Bonding the second substrate and the layer containing one or more metals at room temperature, Patterning at least one of the layer containing at least one kind of metal, the first substrate and the second substrate into a predetermined shape, and manufacturing the functional structure. Method.

 25. The method for producing a functional structure according to claim 24, wherein the layer containing the one or more kinds of metals is patterned in a predetermined shape before performing the room-temperature bonding.

 26. The method for manufacturing a functional structure according to claim 24, wherein after performing the room temperature bonding, one of the first substrate and the second substrate is patterned into a predetermined shape. .

 27. An etching stopper layer is formed between at least one of the first substrate and the second substrate and the layer containing one or more metals. A method for manufacturing the functional structure according to the above. 28. At least one of the first layer and the second layer, each of which is made of a single-crystal material, is joined at room temperature through a layer containing one or more metals,

 An electron beam exposure mask, characterized in that a mask pattern is formed by a layer containing one or more types of metals and at least one of the first layer and the second layer.

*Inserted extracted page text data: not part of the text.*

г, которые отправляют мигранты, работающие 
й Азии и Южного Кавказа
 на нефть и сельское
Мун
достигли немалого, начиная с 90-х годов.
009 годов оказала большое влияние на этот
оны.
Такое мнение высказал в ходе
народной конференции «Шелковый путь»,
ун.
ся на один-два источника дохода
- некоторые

 29. A step of preparing a first substrate and a second substrate, at least one of which is made of a single crystal material, and forming a layer containing one or more metals on a main surface of the first substrate;

 Bonding the second substrate and the layer containing one or more metals at room temperature,

 Forming a mask pattern by pattern-junging the layer containing at least one kind of metal and at least one of the first layer and the second layer. The method of manufacturing the mask.